• _Problem details_
Working from the top of the records below, reproduce each line exactly, ending once you have written the line containing "Rendered at 1500 by 844 pixels.".

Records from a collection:
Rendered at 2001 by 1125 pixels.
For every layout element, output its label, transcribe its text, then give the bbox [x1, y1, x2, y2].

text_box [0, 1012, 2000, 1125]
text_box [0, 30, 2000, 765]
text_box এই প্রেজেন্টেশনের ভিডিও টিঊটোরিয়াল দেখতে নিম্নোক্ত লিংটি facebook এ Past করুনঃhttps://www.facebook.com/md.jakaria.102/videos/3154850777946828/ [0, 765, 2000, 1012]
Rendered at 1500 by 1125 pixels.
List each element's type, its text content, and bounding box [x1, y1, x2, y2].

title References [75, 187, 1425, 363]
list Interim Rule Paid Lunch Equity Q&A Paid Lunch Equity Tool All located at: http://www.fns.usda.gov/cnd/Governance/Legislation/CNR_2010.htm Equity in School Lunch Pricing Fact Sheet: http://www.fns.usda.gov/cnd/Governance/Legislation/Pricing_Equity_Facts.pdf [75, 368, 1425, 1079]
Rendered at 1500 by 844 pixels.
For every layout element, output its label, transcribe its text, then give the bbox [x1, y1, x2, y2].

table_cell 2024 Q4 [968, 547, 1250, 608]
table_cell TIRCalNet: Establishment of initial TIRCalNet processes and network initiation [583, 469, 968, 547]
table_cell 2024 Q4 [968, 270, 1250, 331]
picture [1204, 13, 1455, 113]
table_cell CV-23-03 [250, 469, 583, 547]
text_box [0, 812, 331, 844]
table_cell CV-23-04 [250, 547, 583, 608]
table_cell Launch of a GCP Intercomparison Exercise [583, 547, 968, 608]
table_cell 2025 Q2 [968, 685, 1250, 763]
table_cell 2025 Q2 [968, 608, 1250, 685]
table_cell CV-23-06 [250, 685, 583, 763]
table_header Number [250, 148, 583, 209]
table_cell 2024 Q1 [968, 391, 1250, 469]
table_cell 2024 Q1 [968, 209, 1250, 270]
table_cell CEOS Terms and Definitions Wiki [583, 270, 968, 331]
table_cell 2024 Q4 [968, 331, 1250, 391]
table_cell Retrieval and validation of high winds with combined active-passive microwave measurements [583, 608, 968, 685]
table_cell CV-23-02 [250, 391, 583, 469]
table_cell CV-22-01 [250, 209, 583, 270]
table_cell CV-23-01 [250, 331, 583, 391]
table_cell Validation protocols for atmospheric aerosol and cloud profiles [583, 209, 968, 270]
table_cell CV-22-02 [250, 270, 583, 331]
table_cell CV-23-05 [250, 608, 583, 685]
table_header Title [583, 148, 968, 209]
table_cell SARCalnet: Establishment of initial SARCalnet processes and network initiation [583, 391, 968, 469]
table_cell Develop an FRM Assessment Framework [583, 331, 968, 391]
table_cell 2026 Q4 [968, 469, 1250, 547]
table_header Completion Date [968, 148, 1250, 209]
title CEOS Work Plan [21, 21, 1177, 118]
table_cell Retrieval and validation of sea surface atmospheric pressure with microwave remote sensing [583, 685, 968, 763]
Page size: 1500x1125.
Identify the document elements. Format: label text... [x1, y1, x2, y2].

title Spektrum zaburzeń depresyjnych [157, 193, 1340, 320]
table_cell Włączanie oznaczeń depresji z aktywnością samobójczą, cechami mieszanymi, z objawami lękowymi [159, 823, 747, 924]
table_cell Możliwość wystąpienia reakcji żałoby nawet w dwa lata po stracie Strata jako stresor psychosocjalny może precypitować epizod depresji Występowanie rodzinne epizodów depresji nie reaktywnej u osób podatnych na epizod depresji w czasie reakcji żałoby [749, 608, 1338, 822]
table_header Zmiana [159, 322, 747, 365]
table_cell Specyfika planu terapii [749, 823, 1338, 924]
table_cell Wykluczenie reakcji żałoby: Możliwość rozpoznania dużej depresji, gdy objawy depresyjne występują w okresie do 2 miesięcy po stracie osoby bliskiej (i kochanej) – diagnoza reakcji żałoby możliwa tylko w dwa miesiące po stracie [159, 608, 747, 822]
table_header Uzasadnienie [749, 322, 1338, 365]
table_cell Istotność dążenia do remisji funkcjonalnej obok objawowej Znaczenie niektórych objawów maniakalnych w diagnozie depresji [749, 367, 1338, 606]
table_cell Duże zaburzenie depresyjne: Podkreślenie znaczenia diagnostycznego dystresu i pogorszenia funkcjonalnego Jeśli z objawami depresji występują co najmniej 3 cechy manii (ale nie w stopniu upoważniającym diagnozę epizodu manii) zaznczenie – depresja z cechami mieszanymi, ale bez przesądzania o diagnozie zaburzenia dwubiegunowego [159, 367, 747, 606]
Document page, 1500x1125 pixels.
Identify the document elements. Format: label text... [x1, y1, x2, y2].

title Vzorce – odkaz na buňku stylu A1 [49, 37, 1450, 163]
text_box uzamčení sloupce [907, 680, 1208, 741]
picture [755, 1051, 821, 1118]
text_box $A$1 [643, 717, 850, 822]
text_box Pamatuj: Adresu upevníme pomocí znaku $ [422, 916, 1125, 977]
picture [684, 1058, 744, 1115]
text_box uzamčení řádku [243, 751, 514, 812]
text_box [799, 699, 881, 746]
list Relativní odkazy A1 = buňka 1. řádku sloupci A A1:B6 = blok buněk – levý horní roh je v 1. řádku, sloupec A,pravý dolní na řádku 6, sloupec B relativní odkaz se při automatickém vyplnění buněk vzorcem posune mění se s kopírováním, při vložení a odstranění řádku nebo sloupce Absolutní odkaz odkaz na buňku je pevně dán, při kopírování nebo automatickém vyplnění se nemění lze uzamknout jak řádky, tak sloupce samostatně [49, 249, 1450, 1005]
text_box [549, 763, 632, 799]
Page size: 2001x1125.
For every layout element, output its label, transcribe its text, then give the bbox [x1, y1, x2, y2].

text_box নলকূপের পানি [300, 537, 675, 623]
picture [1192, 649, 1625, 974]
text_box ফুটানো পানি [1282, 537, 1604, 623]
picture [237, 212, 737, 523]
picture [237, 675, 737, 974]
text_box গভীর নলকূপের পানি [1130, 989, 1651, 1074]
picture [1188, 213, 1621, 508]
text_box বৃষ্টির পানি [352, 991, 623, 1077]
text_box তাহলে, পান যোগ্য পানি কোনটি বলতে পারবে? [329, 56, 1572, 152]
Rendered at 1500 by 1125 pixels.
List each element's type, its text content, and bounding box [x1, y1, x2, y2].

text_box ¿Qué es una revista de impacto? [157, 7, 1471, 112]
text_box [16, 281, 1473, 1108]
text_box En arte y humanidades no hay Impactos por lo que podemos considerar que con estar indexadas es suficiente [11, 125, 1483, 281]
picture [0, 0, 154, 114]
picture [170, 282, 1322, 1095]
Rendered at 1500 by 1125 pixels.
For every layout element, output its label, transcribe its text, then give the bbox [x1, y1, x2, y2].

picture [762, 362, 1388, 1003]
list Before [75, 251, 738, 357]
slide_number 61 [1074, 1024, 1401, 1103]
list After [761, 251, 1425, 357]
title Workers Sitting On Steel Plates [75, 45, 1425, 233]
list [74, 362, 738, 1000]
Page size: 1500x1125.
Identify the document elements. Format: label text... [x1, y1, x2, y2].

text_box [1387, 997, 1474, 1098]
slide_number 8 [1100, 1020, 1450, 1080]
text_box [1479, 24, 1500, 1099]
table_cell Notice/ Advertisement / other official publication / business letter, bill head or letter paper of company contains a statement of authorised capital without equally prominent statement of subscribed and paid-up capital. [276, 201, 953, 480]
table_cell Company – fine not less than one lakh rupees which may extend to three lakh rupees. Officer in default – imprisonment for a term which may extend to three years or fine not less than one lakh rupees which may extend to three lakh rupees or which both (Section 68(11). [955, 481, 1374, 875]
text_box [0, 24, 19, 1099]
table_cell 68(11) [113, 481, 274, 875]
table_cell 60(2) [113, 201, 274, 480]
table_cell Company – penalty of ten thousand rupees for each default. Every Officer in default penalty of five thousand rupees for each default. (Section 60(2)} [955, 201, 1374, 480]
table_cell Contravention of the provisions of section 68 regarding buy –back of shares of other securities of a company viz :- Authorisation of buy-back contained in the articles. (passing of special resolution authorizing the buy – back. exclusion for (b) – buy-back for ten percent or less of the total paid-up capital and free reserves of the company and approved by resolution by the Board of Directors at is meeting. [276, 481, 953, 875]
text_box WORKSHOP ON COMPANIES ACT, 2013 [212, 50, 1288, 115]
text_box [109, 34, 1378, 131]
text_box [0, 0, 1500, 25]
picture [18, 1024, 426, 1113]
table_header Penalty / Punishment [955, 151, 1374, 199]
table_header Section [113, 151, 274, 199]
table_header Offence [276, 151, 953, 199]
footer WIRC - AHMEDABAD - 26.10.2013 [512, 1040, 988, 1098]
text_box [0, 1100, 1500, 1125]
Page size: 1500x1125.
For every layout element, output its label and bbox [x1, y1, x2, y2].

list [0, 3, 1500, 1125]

• _Answer below_
Rendered at 2001 by 1125 pixels.
For every layout element, output its label, transcribe its text, then give the bbox [x1, y1, x2, y2].

text_box [0, 1012, 2000, 1125]
text_box [0, 30, 2000, 765]
text_box এই প্রেজেন্টেশনের ভিডিও টিঊটোরিয়াল দেখতে নিম্নোক্ত লিংটি facebook এ Past করুনঃhttps://www.facebook.com/md.jakaria.102/videos/3154850777946828/ [0, 765, 2000, 1012]
Rendered at 1500 by 1125 pixels.
List each element's type, its text content, and bounding box [x1, y1, x2, y2].

title References [75, 187, 1425, 363]
list Interim Rule Paid Lunch Equity Q&A Paid Lunch Equity Tool All located at: http://www.fns.usda.gov/cnd/Governance/Legislation/CNR_2010.htm Equity in School Lunch Pricing Fact Sheet: http://www.fns.usda.gov/cnd/Governance/Legislation/Pricing_Equity_Facts.pdf [75, 368, 1425, 1079]
Rendered at 1500 by 844 pixels.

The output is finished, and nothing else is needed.